* [Excerpted passage]
+---+

However, this has shown that he downright lied to you last time as you don’t have a burner phone to keep in touch with a friend.

He’s trying to deflect away from that.

Amisillyornot · 23/10/2021 10:09

Nothing went as planned in my head. He started shouting and swearint. Saying I live drama, this time he's done nothing wrong. I said i will take my time and decide what i want to do and that he should leave for a few days as i need some spacs.
Said he isn't going anywhere..i am nasty and i should go and kill myself
I started crying and that's the end.

OP posts:
Fluffycloudland77 · 23/10/2021 10:13

Ok well I think the end of the marriage has been well and truly taken off you now. Unforgivable to treat you like that.

He’s crossed so many lines before and got away with it. There’s no way he hasn’t shagged her if he gave her money.

Libelula21 · 23/10/2021 10:15

That’s awful.
Totally unacceptable. 💐

MyBabyBoyBlue · 23/10/2021 10:15

OP, for that comment alone I would be giving serious serious thought about whether I could live with a man like that. He doesn’t seem to respect you in the slightest. You deserve so so so much more.

Libelula21 · 23/10/2021 10:16

It’s his own duplicity that landed him in this mess.
And his stupidity that handed you the phone.

YukoandHiro · 23/10/2021 10:18

He's lied to you for three years. I would end it for your own sanity. You can't trust him ever again.

MotherofPoodles · 23/10/2021 10:18

He's giving you no reassurance or nothing to work with has he and then called you drama. Where does he think you'll go from here, back into your box? This must be so painful for you and so frustrating. He should really want to reassure you and make you feel loved surely?

ACCx · 23/10/2021 10:18

OP that is absolutely awful telling you to do that. I hope you’re okay. That is the ultimate slap in the face :(

Catupatree123 · 23/10/2021 10:20

Oh thats just awful, im so sorry. He won't give you an explanation because he can't explain it without digging himself a hole. Hes deflecting to make you seem unreasonable and hoping you back down. Hes showing his true colours. I think it would be good for you to have some space, do you have anywhere you can go for the night? Take the kids and go to family or friends to get yourself some space?

MotherofPoodles · 23/10/2021 10:21

Never corner a rat ... sorry I just reread your last reply about telling you to go kill yourself and well wtf. He's panicking isn't he?

TwinsandTrifle · 23/10/2021 10:23

Said he isn't going anywhere..i am nasty and i should go and kill myself

Firstly, he doesn't mean this. So don't be upset at the actual words. Recognise the words are nasty defensiveness, and he could have picked many a disgusting phrase. No particular reason he picked that one, so don't dwell on that as being hurtful. You've just exposed him, and these people can't bear to be exposed.

+---+

* [Data]

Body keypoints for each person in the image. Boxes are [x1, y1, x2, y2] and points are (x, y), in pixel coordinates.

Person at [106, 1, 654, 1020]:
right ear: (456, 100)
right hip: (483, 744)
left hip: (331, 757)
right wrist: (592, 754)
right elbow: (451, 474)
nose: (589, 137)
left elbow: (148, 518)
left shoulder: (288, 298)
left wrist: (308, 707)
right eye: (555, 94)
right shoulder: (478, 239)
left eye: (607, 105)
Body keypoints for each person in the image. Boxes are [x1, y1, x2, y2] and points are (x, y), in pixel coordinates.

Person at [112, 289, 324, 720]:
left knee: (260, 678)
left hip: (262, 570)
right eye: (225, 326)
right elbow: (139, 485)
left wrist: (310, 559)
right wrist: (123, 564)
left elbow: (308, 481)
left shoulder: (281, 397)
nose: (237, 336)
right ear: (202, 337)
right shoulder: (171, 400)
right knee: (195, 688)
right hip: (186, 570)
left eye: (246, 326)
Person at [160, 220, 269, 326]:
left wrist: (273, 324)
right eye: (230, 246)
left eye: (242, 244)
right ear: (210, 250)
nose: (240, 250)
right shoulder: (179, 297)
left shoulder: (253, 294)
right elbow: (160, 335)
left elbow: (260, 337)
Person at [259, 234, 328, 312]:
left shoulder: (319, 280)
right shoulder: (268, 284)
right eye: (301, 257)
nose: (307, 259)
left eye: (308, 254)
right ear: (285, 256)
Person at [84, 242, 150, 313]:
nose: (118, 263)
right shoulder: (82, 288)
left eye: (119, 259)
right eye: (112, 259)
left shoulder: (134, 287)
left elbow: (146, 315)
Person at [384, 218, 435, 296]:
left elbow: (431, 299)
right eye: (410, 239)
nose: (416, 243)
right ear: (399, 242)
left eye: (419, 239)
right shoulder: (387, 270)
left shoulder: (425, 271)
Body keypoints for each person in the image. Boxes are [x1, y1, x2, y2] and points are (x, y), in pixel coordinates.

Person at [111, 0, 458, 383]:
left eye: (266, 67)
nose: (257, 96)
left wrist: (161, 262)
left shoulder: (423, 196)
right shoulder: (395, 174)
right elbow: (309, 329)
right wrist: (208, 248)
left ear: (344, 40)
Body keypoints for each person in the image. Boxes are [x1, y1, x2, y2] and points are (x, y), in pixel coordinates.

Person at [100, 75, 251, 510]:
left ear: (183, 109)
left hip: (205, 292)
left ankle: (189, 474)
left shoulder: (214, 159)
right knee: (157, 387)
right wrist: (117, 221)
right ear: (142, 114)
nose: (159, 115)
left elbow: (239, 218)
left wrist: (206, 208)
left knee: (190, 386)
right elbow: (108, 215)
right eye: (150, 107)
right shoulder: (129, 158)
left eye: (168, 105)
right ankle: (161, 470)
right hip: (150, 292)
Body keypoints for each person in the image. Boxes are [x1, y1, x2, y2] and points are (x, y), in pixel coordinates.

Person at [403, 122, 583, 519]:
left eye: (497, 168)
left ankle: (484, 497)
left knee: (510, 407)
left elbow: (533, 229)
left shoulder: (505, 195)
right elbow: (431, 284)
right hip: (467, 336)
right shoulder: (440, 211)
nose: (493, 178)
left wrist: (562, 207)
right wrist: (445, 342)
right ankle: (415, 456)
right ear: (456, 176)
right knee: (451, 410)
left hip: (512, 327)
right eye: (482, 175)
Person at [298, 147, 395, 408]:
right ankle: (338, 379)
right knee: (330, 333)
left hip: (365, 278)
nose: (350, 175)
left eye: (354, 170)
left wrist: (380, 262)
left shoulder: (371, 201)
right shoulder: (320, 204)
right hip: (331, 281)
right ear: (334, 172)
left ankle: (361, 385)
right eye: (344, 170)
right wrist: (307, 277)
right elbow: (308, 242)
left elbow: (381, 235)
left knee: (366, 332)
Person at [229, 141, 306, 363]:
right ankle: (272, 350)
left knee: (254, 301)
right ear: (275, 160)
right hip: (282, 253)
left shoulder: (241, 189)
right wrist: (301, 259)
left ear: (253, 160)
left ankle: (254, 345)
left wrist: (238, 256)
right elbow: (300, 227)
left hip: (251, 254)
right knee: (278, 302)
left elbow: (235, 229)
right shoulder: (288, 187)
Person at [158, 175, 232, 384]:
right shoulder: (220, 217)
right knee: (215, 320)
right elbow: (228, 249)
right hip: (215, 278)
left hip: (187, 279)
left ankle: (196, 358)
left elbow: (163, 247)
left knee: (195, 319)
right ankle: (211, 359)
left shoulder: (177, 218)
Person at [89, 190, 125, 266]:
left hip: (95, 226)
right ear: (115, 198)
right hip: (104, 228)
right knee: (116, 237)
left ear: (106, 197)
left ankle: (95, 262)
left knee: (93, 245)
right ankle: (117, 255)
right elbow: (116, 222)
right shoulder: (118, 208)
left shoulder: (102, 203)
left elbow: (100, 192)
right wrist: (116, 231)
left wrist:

+---+

* [Task instructions]
1. Which usernames in the forum thread are shown with a post timestamped 23/10/2021 10:18?
2. Answer these questions from the forum thread:
(a) For how long does YukoandHiro say he has lied?
(b) Where does Catupatree123 suggest going with the kids?
(c) What was his response when told he should leave for a few days?
3. Transcribe the part of the forum thread between "Libelula21 · 23/10/2021 10:16" and "feel loved surely?", inclusive.

* [Activity answers]
1. YukoandHiro, MotherofPoodles, ACCx

2.
(a) Three years.
(b) To family or friends.
(c) He said he isn't going anywhere.

3.
Libelula21 · 23/10/2021 10:16

It’s his own duplicity that landed him in this mess.
And his stupidity that handed you the phone.

YukoandHiro · 23/10/2021 10:18

He's lied to you for three years. I would end it for your own sanity. You can't trust him ever again.

MotherofPoodles · 23/10/2021 10:18

He's giving you no reassurance or nothing to work with has he and then called you drama. Where does he think you'll go from here, back into your box? This must be so painful for you and so frustrating. He should really want to reassure you and make you feel loved surely?